After that, there were interviews with the Japanese media – social media influencers and mainstream journalists as well.

All that got me to lunch, after which the entire schedule changed. We were no longer providing content and advertising for our Japanese businesses, we were now creating content to launch DIY-Wealth in the US and the rest of the English-speaking world.

The afternoons consisted of brainstorming sessions, planning meetings, and video and audio content production, which would be edited and then used, along with live promotional activities, in launching the business over the next several weeks.

DIY-Wealth is going to be a membership-based research and teaching organization focused on programs, courses, and digital products on entrepreneurship, business profitability, personal finance, investing, time management, health, productivity, and living with purpose and satisfaction.

That sounds like a lot, now that I say it. But it is tied together and streamlined by being filtered through a narrow funnel: personal experience – primarily mine, but also that of some of the most successful moneymakers I know.

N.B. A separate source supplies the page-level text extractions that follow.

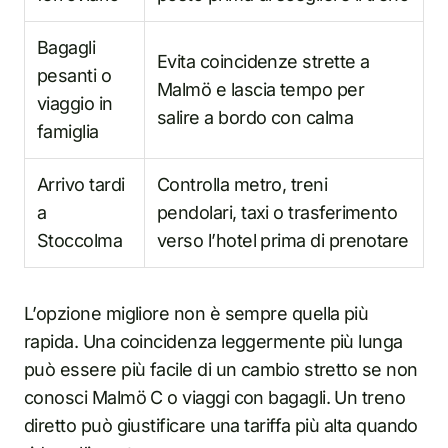
Bagagli
Evita coincidenze strette a
pesanti o
Malmö e lascia tempo per
viaggio in
salire a bordo con calma
famiglia
Arrivo tardi
Controlla metro, treni
a
pendolari, taxi o trasferimento
Stoccolma
verso l’hotel prima di prenotare
L’opzione migliore non è sempre quella più
rapida. Una coincidenza leggermente più lunga
può essere più facile di un cambio stretto se non
conosci Malmö C o viaggi con bagagli. Un treno
diretto può giustificare una tariffa più alta quando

Perhaps the biggest difference between DIY-Wealth and similar businesses I’ve developed in the past is that DIY-Wealth is going to have to reinterpret all the seemingly universal and evergreen truths about increasing income and acquiring wealth – the secrets that I and the rest of our team discovered over the years through trial and error – in the brand-new economic, industrial, and social environment of artificial intelligence.

We will be starting this adventure on the eve of what may very well turn out to be the largest global economic transition since the Industrial Revolution was born nearly 200 years ago. I believe we – and by we, I mean the entire population of the world – are embarking on a voyage into a technological future that will be everything that all the great futurists and science fiction writers once imagined it would be. And more.

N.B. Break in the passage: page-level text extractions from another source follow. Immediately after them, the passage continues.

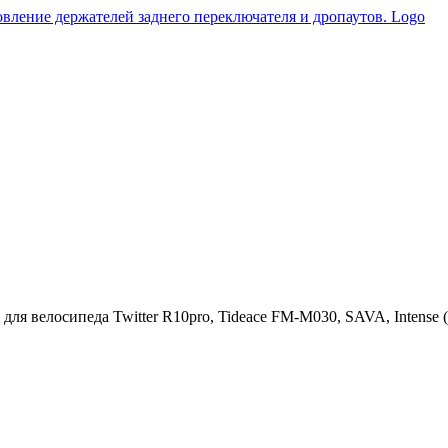
ля велосипеда Twitter R10pro, Tideace FM-M030, SAVA, Intense (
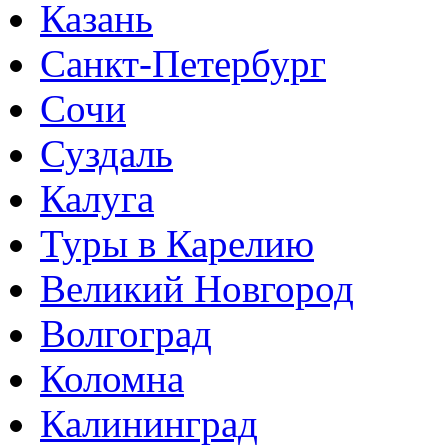
Казань
Санкт-Петербург
Сочи
Суздаль
Калуга
Туры в Карелию
Великий Новгород
Волгоград
Коломна
Калининград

And I believe this is going to happen rapidly – starting soon. Like tomorrow!

The Way Digital Technology Blew Up My World 

I don’t know what historians will one day decide, but the digital economy for me began in the mid 1990s, when some of our younger executives began talking about how our industry – the investment newsletter business – was going to change once the World Wide Web was fully spun. BB (my partner) and I had only a rudimentary understanding of what all the commotion was about. But we intuited that if we wanted our company to survive – if we wanted to continue to make money in that industry – we had to figure out how this much ballyhooed prediction of a brave, new information age could happen.

As the mid-90s turned into the late-90s, we encouraged our publishers to keep up with the changes, and most of them did. Some of them believed that our traditional way of selling our newsletters – by renting addresses from other direct response publishers and mailing sales pitches – was on its way out, and an entirely different marketing model based on advertising our products and services on websites would soon become ubiquitous. There was even a bestselling book about it. I can’t remember the title, but I remember the thesis: that our form of selling, which the author called “push marketing,” was going to be replaced by a more gentle and less intrusive method, which the author called “pull marketing.”

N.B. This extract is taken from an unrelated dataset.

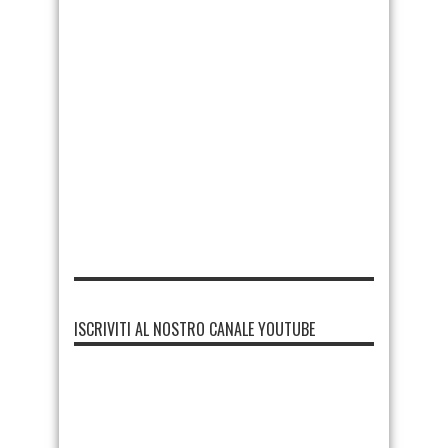
ISCRIVITI AL NOSTRO CANALE YOUTUBE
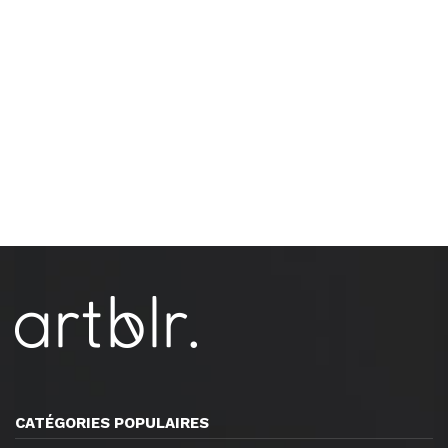
CATÉGORIES POPULAIRES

Some of our publishers moved their business to that model. But though BB and I had serious doubts it would work, he began writing and publishing what was then one of the first free online digital newsletters (The Daily Reckoning), and I began writing my own free online daily (Early to Rise). By 1992, we were glad we did, because the circulation of each of our newsletters had grown immensely – to about a million subscribers each. More importantly, we gradually figured out how to monetize those “free” names. It became what for two decades was called “The Agora Method,” the standard marketing model for hundreds (if not thousands) of digital publishing companies. And it is still one of the primary methods of selling information online today.

We weren’t the only people to figure this out. Across the world, countless companies that sold information were doing the same thing. And the effect was enormous. In fact, digital direct marketing was a major factor in the rise of global GDP, from roughly $23 trillion in 1990 to over $105 trillion today.